Peter goes with the Gentiles to Caesarea (about 32 miles away).  He meets with Cornelius, the captain of the Roman guard – someone the Jewish people would have considered especially detestable. They start talking about Jesus and the Holy Spirit comes upon them.  Everyone wants to be baptized as a Christian after that – something that until this moment would have been impossible without circumcision.   Did you notice how Peter sums up what happened at Cornelius in our Scripture reading?  This is a man who sees the Big Picture.  The force of the tsunami is fully upon Peter, and he’s surfing!  Says Luke:

Peter fairly exploded with his good news:  “It’s God’s own truth, nothing could be plainer: God plays no favorites!  It makes no difference who you are or where you’re from – if you want God and are ready to do as he says, the door is open.”  The Message he sent to the children of Israel – that through Jesus Christ everything is being put together again – well, he’s doing it everywhere, among everyone.

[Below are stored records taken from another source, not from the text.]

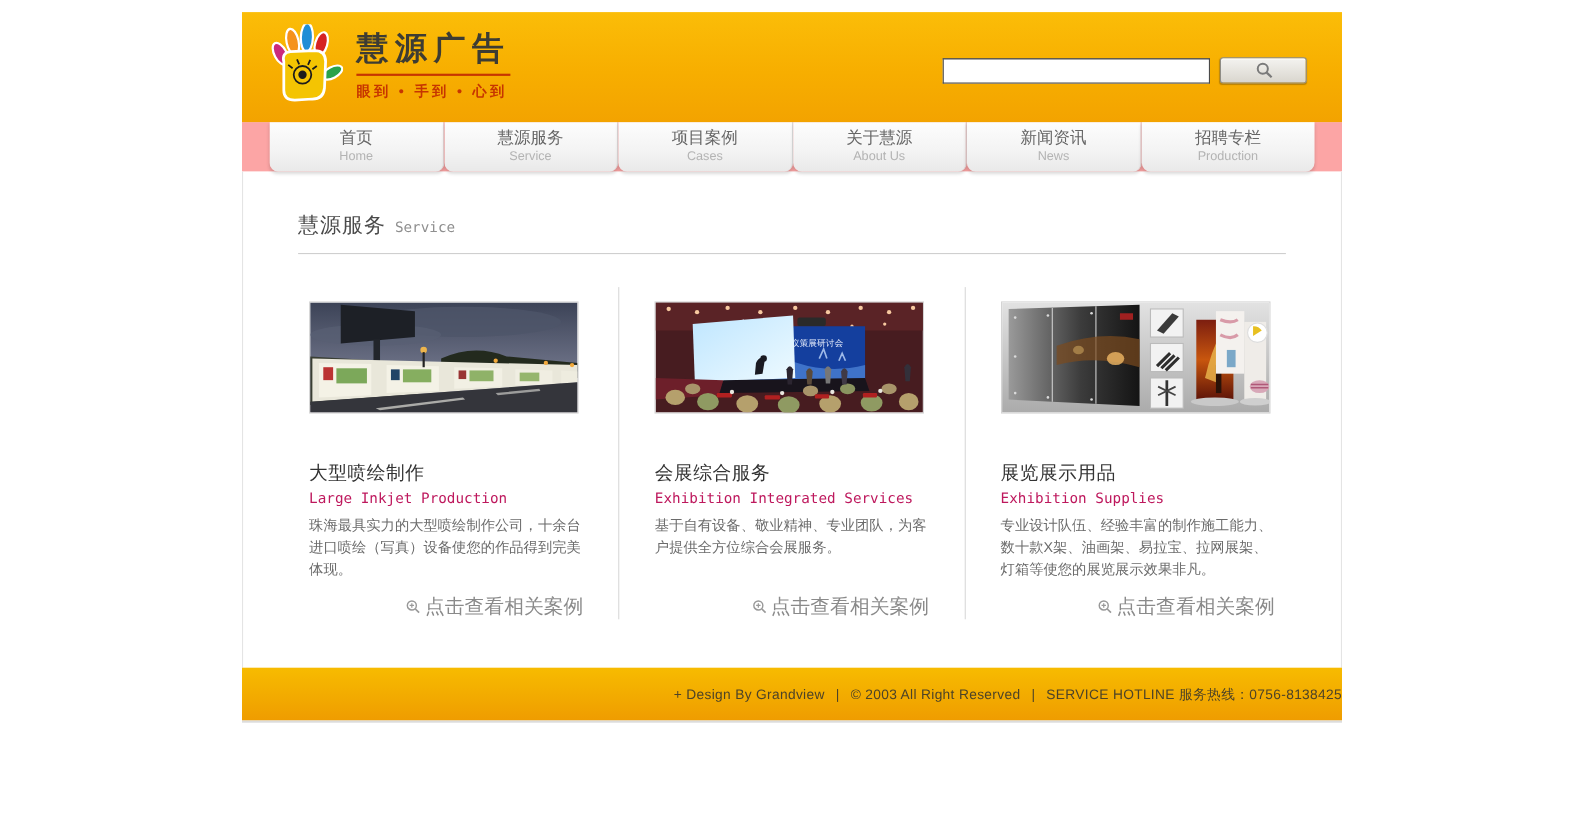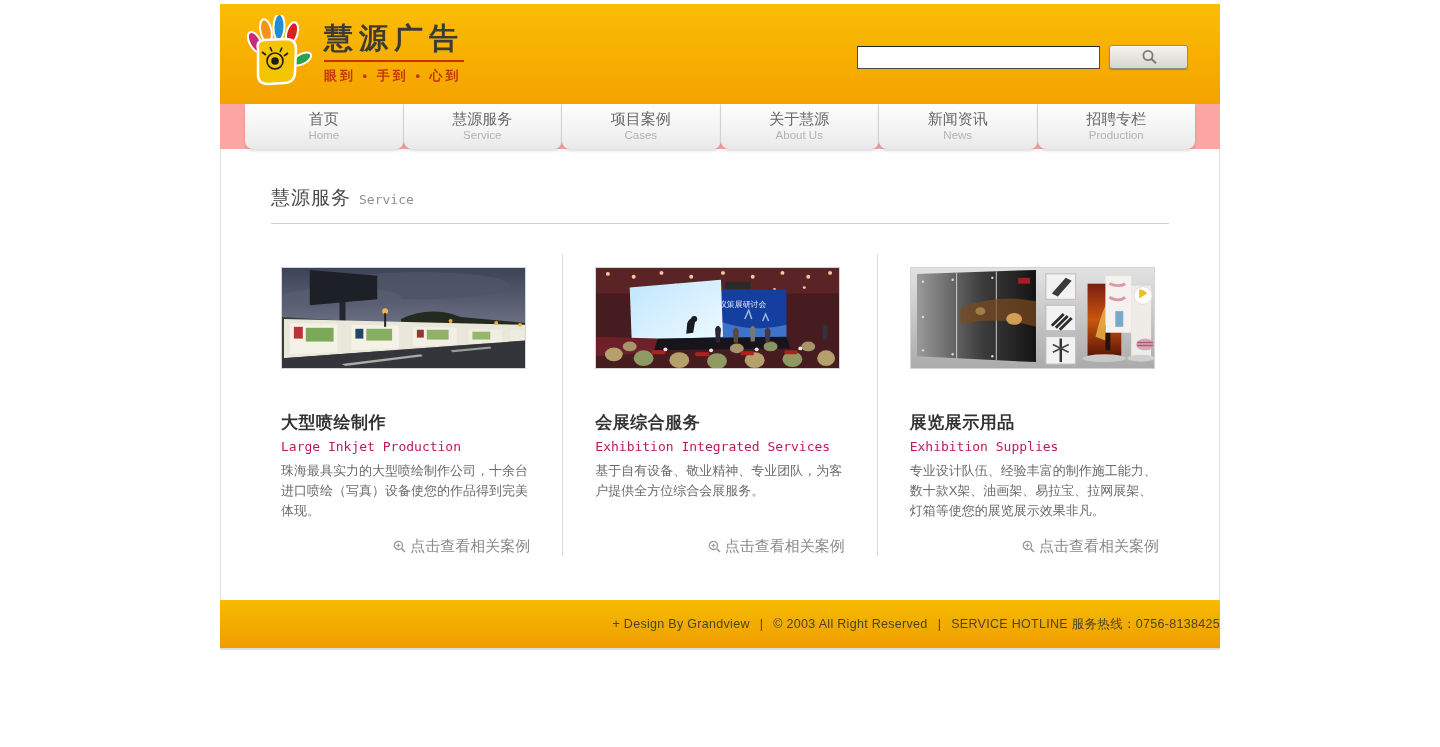--- a/index.html
+++ b/index.html
@@ -9,7 +9,7 @@
     width:1440px; height:747px;
     position:relative;
   }
-  .page { width:1000px; margin:4px auto; position:relative; }
+  .page { width:1000px; margin:11px auto; position:relative; }
 
   
   .site-header {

That first ripple was a big one!  The water from it became the water of baptism for the Gentiles.  Through the centuries, it has provided the water of our own baptisms as well – brought to us by someone who surfed the wave rather than sinking beneath it; someone who had the courage – and faithfulness – to stand in the face of over 1,000 years of biblical and religious tradition and acknowledge that God is still speaking, shedding new light on an old faith.   In so doing, Peter modeled what a truly biblical faith is all about.